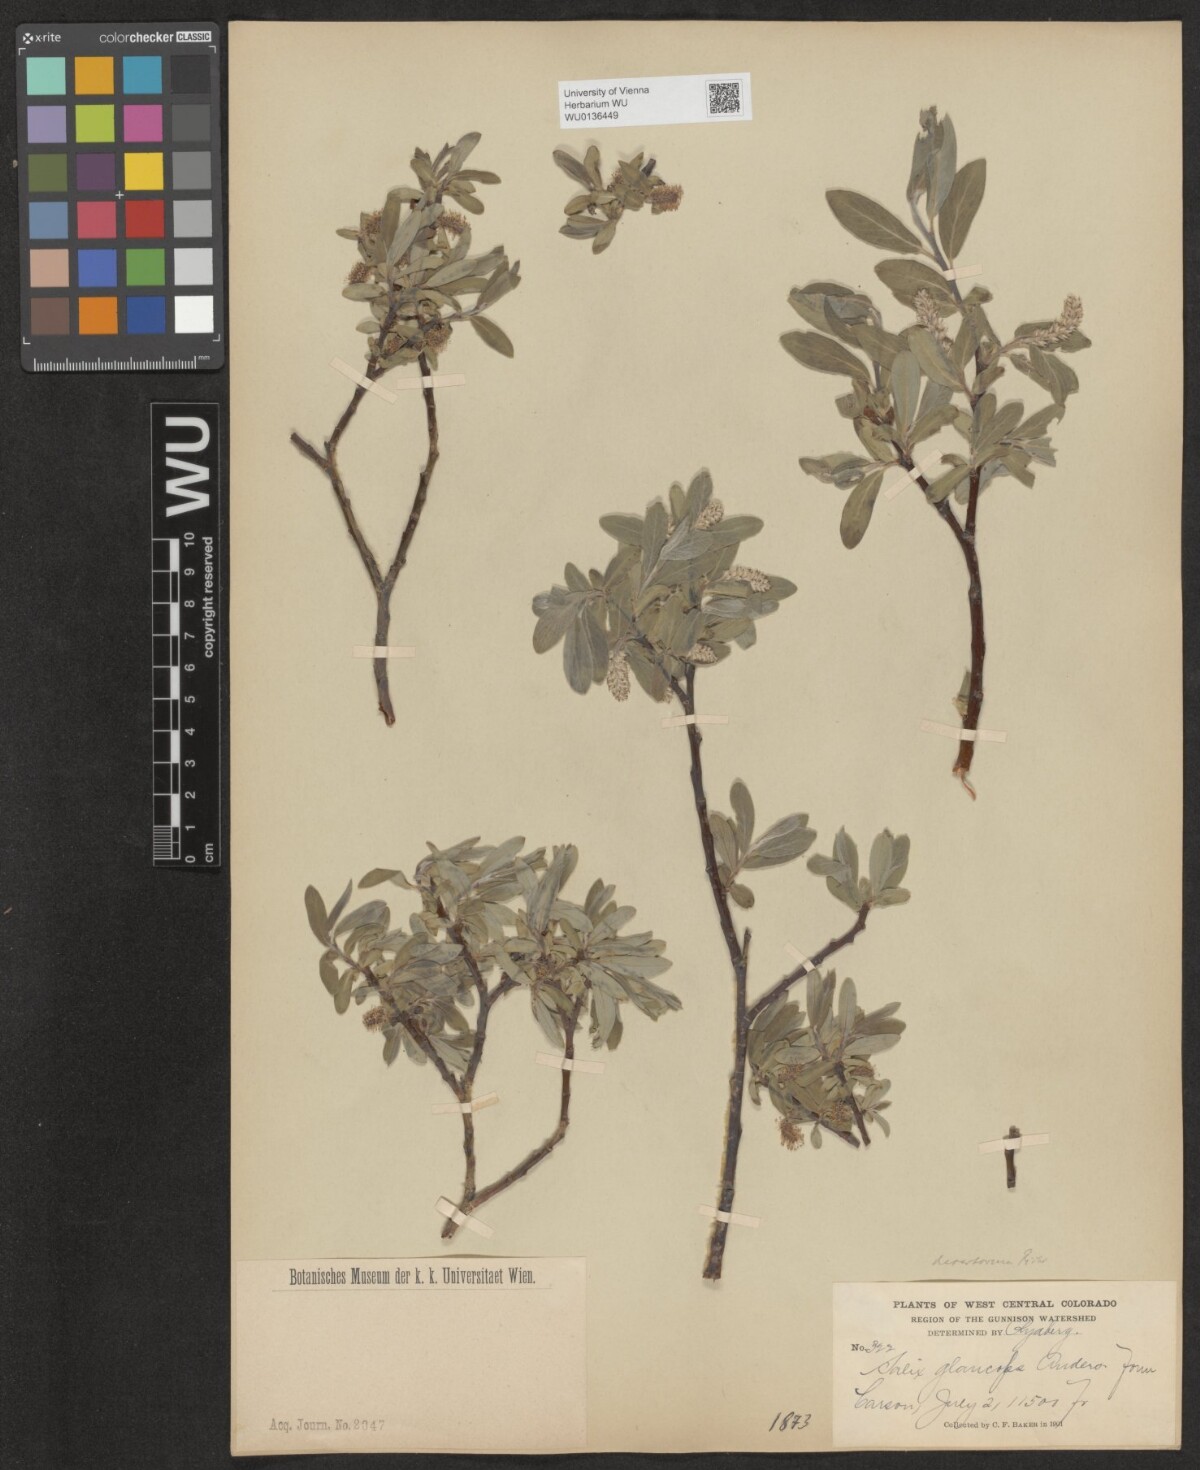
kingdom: Plantae
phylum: Tracheophyta
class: Magnoliopsida
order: Malpighiales
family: Salicaceae
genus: Salix
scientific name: Salix glauca
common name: Glaucous willow
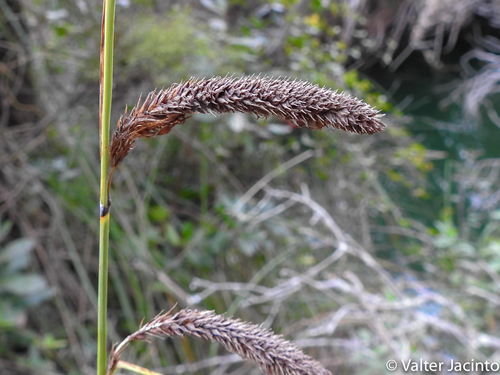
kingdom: Plantae
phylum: Tracheophyta
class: Liliopsida
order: Poales
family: Cyperaceae
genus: Carex
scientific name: Carex hispida
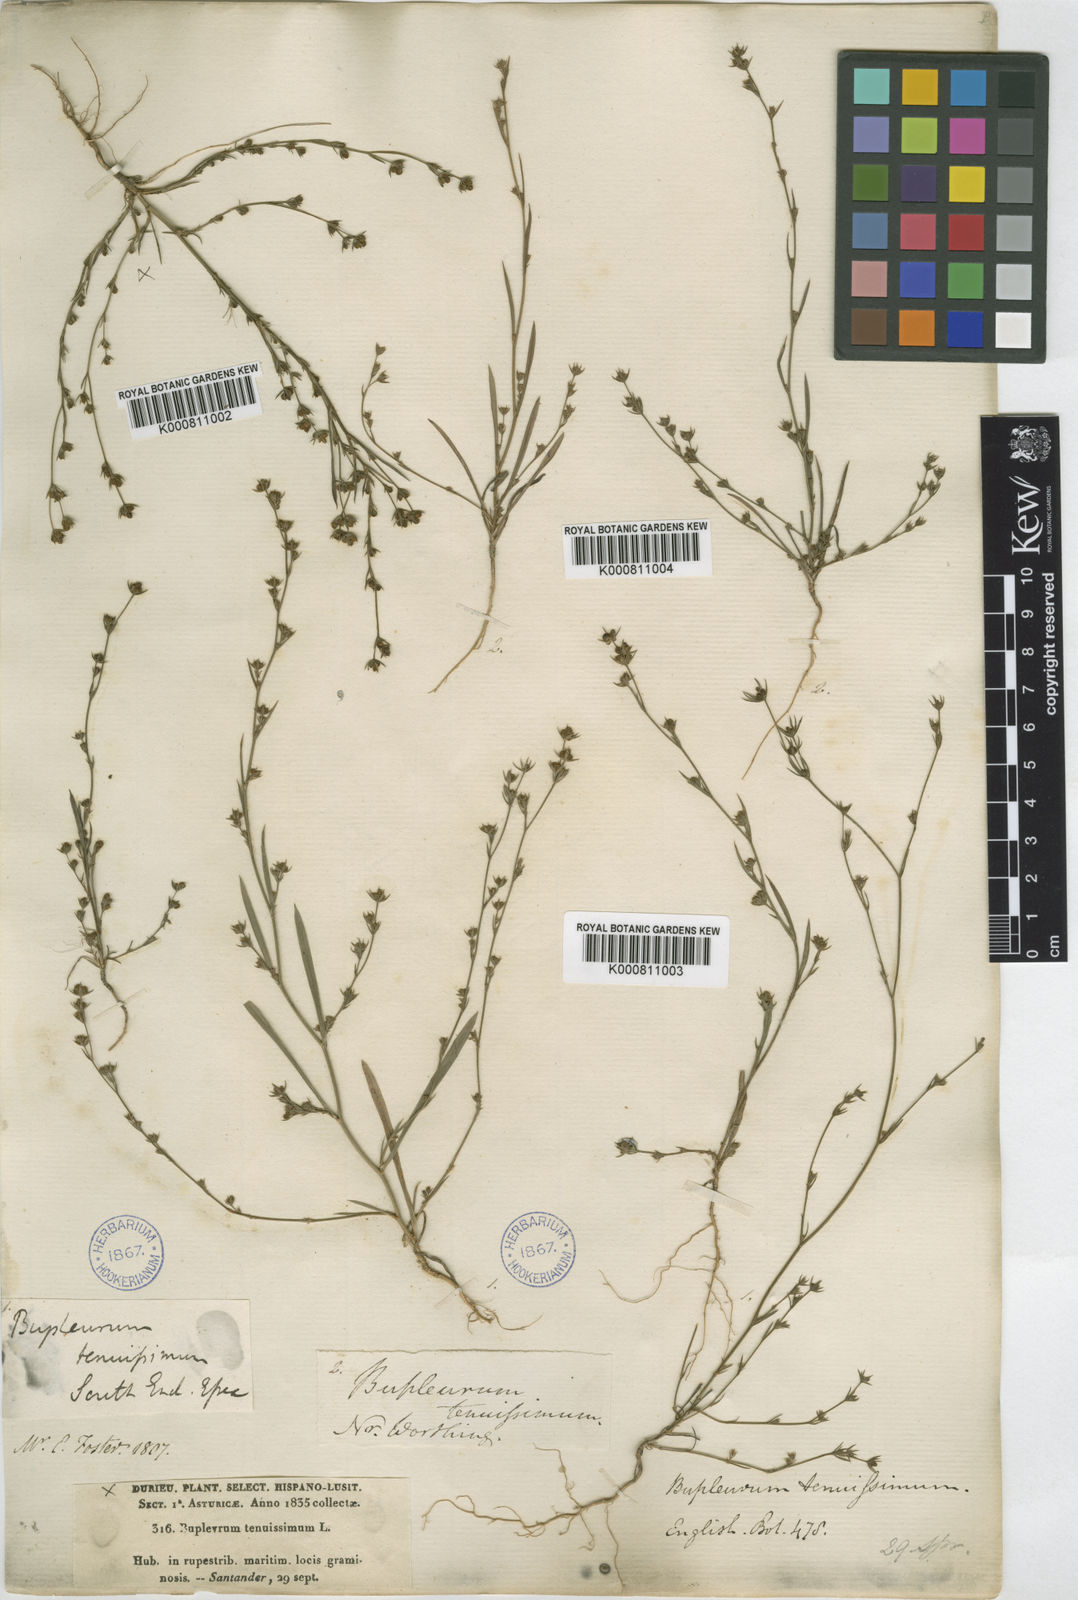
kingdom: Plantae
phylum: Tracheophyta
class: Magnoliopsida
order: Apiales
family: Apiaceae
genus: Bupleurum
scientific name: Bupleurum tenuissimum
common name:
··········
**What you should do**
Copy every line of the data above word for word, leaving out the pictures.

**The answer**
kingdom: Plantae
phylum: Tracheophyta
class: Magnoliopsida
order: Malpighiales
family: Salicaceae
genus: Salix
scientific name: Salix glauca
common name: Glaucous willow
kingdom: Plantae
phylum: Tracheophyta
class: Liliopsida
order: Poales
family: Cyperaceae
genus: Carex
scientific name: Carex hispida
kingdom: Plantae
phylum: Tracheophyta
class: Magnoliopsida
order: Apiales
family: Apiaceae
genus: Bupleurum
scientific name: Bupleurum tenuissimum
common name:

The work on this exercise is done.